We need to tackle asbestos in schools

When we think of workers being exposed to asbestos, it conjures up thoughts of factories or building sites.

But the stark reality is that more than 75% of schools in the UK contain asbestos. That means thousands of pupils and staff are at risk.

Between 2003 and 2012, there were 2,484 deaths among teaching professionals that were attributed to mesothelioma – a form of lung cancer caused by asbestos.

This included 24 teaching assistants, nursery nurses and school secretaries.

This is why UNISON joined forces with nine other trade unions to demand the Department for Education carries out an urgent review into the way asbestos is managed in schools.

Yet despite the urgency, the report – which was due to be published last spring – is still to see the light of day.

There is now a real possibility that the report will not be published before the dissolution of Parliament at the end of this month.

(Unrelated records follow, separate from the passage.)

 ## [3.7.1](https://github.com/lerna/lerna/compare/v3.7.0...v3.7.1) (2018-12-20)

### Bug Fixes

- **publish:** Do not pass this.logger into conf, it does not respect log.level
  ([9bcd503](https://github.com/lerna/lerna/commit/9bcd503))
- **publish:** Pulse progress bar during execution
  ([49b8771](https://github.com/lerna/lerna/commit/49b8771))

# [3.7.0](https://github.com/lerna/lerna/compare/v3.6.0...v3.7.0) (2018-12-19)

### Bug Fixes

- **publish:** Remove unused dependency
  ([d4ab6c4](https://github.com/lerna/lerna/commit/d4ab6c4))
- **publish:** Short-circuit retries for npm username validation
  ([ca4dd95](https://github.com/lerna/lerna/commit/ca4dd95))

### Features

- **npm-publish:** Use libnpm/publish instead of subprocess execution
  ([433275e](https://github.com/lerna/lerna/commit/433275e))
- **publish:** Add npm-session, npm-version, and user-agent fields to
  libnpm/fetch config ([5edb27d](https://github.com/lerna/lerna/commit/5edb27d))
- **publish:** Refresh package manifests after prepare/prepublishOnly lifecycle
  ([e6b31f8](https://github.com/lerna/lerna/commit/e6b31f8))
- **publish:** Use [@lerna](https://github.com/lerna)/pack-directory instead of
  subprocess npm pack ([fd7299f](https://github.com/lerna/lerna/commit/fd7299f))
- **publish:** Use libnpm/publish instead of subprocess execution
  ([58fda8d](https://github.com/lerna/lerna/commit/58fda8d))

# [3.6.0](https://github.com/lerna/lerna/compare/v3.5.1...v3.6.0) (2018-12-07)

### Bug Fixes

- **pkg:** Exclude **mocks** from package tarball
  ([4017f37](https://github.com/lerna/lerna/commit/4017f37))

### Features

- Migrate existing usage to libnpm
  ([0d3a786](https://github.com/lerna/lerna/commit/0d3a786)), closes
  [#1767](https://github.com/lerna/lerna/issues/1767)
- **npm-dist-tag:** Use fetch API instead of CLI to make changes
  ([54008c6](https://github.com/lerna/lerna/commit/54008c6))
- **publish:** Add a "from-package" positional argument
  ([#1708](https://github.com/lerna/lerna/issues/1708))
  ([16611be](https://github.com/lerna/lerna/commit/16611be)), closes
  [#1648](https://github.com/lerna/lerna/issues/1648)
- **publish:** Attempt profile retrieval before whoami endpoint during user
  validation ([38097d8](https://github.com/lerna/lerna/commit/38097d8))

That suggests the government considers the problem of asbestos in schools too big a problem to tackle, and would rather leave it for a future government to deal with.

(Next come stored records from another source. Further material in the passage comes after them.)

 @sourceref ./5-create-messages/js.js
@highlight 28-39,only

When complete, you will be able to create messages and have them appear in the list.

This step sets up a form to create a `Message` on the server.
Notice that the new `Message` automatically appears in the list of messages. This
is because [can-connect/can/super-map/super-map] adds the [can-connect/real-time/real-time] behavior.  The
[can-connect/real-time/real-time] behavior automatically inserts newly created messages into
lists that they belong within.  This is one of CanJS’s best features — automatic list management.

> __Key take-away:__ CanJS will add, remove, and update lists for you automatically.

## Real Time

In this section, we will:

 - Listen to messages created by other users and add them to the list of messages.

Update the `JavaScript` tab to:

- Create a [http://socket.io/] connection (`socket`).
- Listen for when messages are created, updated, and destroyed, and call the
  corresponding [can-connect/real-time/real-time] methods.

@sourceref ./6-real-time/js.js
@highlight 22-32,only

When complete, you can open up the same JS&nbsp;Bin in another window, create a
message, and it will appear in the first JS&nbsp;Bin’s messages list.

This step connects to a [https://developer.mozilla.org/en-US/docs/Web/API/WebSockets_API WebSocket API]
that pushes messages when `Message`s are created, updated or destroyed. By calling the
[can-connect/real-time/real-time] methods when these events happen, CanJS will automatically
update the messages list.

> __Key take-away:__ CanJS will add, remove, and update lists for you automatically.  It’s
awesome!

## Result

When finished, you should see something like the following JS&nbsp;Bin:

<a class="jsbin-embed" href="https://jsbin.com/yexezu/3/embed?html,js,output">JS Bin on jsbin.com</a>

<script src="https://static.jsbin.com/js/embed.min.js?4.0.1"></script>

The last Labour government’s school buildings programme went some way towards upgrading many schools that were in desperate need of refurbishment.

But when the coalition scrapped it in 2010, more than 700 schools, many in deprived areas, remained confined in shoddy, and often dangerous, buildings.

This review is a chance to put radical measures in place to address the problem of asbestos in schools, but that opportunity is being squandered.

The government can no longer bury its head in the sand – it must publish this report immediately.